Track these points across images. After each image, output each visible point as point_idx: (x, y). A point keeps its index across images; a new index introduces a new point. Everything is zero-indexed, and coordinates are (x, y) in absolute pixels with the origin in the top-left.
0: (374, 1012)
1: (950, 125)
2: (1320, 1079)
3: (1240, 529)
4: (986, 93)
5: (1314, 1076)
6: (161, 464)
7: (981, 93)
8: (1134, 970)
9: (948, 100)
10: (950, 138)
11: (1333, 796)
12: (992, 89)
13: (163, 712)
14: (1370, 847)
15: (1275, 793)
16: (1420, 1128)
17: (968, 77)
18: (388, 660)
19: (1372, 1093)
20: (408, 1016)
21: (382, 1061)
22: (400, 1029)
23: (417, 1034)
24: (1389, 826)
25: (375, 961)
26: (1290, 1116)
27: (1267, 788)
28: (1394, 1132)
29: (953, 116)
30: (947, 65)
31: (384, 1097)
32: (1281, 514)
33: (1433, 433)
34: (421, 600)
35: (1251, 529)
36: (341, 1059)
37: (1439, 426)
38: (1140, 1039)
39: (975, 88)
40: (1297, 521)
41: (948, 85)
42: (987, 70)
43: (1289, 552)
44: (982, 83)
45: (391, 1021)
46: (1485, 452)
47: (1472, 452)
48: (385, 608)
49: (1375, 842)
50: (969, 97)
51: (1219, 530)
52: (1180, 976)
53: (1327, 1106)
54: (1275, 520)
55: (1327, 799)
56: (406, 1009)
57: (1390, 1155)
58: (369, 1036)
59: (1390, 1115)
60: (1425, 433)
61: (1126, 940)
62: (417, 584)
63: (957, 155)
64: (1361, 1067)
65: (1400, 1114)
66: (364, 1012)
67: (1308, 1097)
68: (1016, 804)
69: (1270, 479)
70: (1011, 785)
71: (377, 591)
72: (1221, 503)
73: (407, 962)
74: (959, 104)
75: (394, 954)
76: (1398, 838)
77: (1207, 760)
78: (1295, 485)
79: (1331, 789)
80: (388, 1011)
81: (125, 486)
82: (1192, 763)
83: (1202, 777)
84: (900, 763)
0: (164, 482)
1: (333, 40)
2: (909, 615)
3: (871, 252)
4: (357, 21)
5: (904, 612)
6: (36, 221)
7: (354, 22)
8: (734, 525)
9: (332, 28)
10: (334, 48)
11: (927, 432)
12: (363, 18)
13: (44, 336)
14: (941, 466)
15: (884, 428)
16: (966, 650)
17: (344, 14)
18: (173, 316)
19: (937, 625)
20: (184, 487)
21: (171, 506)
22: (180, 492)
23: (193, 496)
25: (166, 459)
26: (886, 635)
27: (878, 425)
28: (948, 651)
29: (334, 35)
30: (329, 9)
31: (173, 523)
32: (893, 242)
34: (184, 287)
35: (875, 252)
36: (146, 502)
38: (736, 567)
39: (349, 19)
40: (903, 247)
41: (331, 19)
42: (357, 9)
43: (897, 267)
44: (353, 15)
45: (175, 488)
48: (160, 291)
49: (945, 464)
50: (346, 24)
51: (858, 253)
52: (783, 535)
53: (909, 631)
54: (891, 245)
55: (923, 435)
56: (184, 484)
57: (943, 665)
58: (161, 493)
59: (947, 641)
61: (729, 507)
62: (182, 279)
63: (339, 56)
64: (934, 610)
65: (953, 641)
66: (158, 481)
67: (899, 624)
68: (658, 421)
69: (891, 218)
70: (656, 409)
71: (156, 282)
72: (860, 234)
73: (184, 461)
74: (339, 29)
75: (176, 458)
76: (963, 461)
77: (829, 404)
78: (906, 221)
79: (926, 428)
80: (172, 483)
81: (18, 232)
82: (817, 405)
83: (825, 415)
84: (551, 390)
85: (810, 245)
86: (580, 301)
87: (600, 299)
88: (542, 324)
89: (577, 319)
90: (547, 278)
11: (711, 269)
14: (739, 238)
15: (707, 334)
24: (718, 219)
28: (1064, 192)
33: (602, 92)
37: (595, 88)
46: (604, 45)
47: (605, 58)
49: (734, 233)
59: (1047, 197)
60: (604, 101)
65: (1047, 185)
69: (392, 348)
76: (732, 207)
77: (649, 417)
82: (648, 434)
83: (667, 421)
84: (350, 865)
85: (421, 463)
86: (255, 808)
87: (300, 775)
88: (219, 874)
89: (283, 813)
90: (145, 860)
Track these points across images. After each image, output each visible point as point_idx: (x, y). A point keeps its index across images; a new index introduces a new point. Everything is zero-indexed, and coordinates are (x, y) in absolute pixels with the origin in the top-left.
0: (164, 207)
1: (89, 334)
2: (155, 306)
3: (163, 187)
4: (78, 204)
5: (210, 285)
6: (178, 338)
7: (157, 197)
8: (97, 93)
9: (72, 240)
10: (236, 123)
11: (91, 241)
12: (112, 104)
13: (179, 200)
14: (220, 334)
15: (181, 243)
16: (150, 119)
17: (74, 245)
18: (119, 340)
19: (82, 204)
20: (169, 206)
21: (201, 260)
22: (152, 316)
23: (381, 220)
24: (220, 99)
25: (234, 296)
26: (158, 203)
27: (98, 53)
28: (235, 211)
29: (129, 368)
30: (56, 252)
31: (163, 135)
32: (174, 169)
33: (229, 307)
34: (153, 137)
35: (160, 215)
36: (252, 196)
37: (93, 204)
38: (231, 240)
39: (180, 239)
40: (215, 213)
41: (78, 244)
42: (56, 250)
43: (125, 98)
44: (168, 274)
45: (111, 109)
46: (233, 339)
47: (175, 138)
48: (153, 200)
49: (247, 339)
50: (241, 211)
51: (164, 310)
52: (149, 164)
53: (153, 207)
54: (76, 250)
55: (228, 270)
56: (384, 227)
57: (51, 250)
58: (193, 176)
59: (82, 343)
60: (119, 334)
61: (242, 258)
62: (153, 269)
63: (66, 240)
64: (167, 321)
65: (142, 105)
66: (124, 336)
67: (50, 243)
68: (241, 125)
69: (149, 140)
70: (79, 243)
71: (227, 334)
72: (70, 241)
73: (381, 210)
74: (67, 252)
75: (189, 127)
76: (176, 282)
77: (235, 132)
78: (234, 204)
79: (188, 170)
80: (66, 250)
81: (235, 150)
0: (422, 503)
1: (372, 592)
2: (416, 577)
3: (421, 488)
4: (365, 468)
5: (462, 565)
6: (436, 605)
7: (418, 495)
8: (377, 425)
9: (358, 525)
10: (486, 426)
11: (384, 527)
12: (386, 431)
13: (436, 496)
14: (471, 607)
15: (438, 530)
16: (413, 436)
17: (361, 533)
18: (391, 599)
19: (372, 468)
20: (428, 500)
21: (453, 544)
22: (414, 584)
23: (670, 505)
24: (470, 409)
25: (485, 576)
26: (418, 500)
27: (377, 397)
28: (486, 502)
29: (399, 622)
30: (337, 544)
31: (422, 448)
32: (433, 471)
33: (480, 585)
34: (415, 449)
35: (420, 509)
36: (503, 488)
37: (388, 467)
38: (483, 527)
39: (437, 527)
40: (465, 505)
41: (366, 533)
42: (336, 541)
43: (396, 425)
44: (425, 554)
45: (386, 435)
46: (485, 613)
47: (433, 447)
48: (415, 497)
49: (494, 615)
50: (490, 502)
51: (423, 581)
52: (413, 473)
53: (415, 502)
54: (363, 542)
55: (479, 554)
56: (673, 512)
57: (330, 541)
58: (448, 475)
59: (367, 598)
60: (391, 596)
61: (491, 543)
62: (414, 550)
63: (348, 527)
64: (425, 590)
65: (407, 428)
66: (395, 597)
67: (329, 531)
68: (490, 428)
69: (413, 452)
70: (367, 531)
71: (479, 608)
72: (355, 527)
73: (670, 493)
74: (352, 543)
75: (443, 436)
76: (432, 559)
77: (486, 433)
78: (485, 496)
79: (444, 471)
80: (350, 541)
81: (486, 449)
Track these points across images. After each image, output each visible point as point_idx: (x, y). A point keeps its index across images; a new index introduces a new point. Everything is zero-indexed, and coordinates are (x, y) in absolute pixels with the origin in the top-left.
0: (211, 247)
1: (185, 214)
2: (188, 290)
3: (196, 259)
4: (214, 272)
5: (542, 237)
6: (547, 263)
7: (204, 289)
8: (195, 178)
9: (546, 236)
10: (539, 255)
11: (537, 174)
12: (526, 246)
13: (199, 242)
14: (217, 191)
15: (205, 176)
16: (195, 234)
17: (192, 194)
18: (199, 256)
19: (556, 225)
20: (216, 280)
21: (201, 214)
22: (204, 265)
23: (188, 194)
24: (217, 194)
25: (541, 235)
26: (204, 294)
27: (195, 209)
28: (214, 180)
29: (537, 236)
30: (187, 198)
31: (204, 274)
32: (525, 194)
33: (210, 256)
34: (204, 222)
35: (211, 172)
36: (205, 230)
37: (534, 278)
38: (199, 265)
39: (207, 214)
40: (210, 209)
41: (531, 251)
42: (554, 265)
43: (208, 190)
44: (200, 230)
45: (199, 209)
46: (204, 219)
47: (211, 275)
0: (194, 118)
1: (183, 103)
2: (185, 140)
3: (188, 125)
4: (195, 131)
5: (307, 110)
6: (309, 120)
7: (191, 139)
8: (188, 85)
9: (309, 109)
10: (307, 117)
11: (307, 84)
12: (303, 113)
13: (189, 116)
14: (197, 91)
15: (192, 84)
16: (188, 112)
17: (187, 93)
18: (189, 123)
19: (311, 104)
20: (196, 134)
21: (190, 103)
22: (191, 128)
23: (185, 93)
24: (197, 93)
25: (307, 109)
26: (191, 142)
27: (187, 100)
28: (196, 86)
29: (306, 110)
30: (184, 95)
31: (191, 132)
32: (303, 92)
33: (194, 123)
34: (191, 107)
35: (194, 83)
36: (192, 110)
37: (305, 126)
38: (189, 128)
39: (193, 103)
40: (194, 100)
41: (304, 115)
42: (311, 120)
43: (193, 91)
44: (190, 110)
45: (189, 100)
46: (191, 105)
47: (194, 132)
----------------
→ **REQUIRED WORK**:
Copy the lines above exactly. Start with the line containing "48: (153, 200)", end with the line containing "80: (66, 250)", and include both.

→ **OUTPUT FOR THIS EXERCISE**:
48: (153, 200)
49: (247, 339)
50: (241, 211)
51: (164, 310)
52: (149, 164)
53: (153, 207)
54: (76, 250)
55: (228, 270)
56: (384, 227)
57: (51, 250)
58: (193, 176)
59: (82, 343)
60: (119, 334)
61: (242, 258)
62: (153, 269)
63: (66, 240)
64: (167, 321)
65: (142, 105)
66: (124, 336)
67: (50, 243)
68: (241, 125)
69: (149, 140)
70: (79, 243)
71: (227, 334)
72: (70, 241)
73: (381, 210)
74: (67, 252)
75: (189, 127)
76: (176, 282)
77: (235, 132)
78: (234, 204)
79: (188, 170)
80: (66, 250)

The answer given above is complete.